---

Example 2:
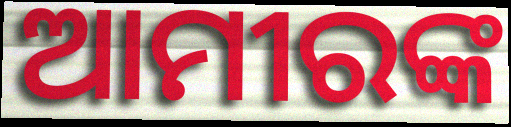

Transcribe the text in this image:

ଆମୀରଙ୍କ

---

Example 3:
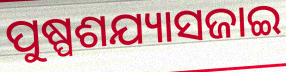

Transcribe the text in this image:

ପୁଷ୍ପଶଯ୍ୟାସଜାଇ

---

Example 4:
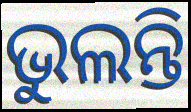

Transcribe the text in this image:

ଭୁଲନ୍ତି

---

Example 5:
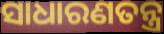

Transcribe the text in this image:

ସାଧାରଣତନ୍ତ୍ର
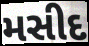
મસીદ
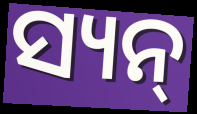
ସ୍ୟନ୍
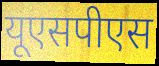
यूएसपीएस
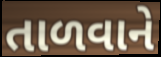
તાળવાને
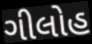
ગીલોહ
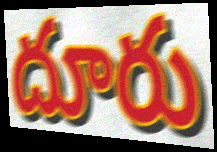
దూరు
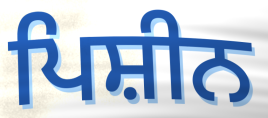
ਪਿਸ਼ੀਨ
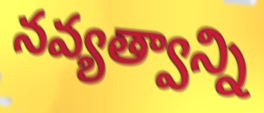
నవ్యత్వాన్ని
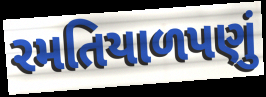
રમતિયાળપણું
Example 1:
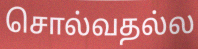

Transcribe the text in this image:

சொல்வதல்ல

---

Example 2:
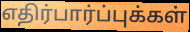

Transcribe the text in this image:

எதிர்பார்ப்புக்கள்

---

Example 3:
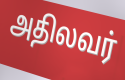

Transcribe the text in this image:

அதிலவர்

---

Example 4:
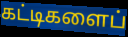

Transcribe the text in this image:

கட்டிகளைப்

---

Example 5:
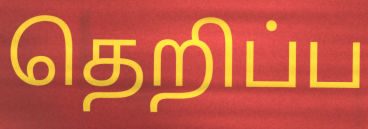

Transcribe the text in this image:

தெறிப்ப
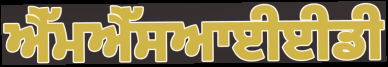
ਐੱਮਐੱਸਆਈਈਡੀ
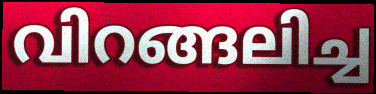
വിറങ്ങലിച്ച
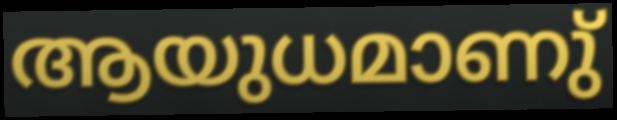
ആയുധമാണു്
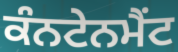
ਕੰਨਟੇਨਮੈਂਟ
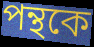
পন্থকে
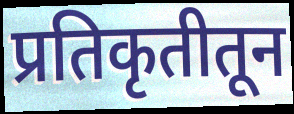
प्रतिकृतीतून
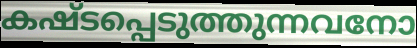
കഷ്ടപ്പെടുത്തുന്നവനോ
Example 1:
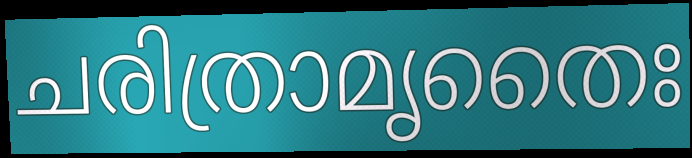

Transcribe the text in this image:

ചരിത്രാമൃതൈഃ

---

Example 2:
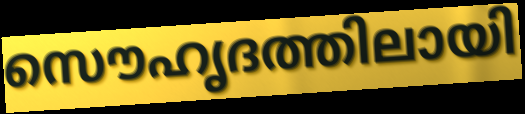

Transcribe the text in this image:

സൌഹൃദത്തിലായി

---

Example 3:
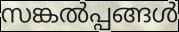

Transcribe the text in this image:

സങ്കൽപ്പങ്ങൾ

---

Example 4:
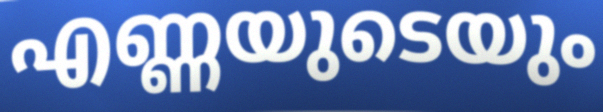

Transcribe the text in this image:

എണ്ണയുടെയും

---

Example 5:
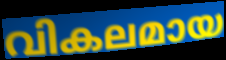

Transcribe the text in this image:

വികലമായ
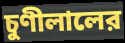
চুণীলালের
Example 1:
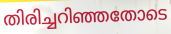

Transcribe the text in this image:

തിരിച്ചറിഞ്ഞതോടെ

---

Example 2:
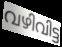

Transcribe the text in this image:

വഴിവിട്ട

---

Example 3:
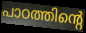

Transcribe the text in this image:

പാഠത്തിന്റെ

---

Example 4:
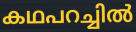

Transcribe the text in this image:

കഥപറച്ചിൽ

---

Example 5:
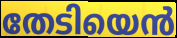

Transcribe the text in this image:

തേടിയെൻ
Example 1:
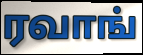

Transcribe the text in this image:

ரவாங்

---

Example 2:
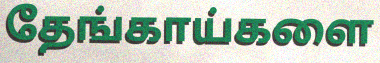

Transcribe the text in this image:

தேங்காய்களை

..............................

### [The request]
Render every line above as a JSON array of strings, one string per line, with blank lines omitted. Leave the pictures out of the output.

### [Result of this exercise]
[
  "---",
  "Example 2:",
  "Transcribe the text in this image:",
  "ଆମୀରଙ୍କ",
  "---",
  "Example 3:",
  "Transcribe the text in this image:",
  "ପୁଷ୍ପଶଯ୍ୟାସଜାଇ",
  "---",
  "Example 4:",
  "Transcribe the text in this image:",
  "ଭୁଲନ୍ତି",
  "---",
  "Example 5:",
  "Transcribe the text in this image:",
  "ସାଧାରଣତନ୍ତ୍ର",
  "મસીદ",
  "ସ୍ୟନ୍",
  "यूएसपीएस",
  "તાળવાને",
  "ગીલોહ",
  "దూరు",
  "ਪਿਸ਼ੀਨ",
  "నవ్యత్వాన్ని",
  "રમતિયાળપણું",
  "Example 1:",
  "Transcribe the text in this image:",
  "சொல்வதல்ல",
  "---",
  "Example 2:",
  "Transcribe the text in this image:",
  "எதிர்பார்ப்புக்கள்",
  "---",
  "Example 3:",
  "Transcribe the text in this image:",
  "அதிலவர்",
  "---",
  "Example 4:",
  "Transcribe the text in this image:",
  "கட்டிகளைப்",
  "---",
  "Example 5:",
  "Transcribe the text in this image:",
  "தெறிப்ப",
  "ਐੱਮਐੱਸਆਈਈਡੀ",
  "വിറങ്ങലിച്ച",
  "ആയുധമാണു്",
  "ਕੰਨਟੇਨਮੈਂਟ",
  "পন্থকে",
  "प्रतिकृतीतून",
  "കഷ്ടപ്പെടുത്തുന്നവനോ",
  "Example 1:",
  "Transcribe the text in this image:",
  "ചരിത്രാമൃതൈഃ",
  "---",
  "Example 2:",
  "Transcribe the text in this image:",
  "സൌഹൃദത്തിലായി",
  "---",
  "Example 3:",
  "Transcribe the text in this image:",
  "സങ്കൽപ്പങ്ങൾ",
  "---",
  "Example 4:",
  "Transcribe the text in this image:",
  "എണ്ണയുടെയും",
  "---",
  "Example 5:",
  "Transcribe the text in this image:",
  "വികലമായ",
  "চুণীলালের",
  "Example 1:",
  "Transcribe the text in this image:",
  "തിരിച്ചറിഞ്ഞതോടെ",
  "---",
  "Example 2:",
  "Transcribe the text in this image:",
  "വഴിവിട്ട",
  "---",
  "Example 3:",
  "Transcribe the text in this image:",
  "പാഠത്തിന്റെ",
  "---",
  "Example 4:",
  "Transcribe the text in this image:",
  "കഥപറച്ചിൽ",
  "---",
  "Example 5:",
  "Transcribe the text in this image:",
  "തേടിയെൻ",
  "Example 1:",
  "Transcribe the text in this image:",
  "ரவாங்",
  "---",
  "Example 2:",
  "Transcribe the text in this image:",
  "தேங்காய்களை"
]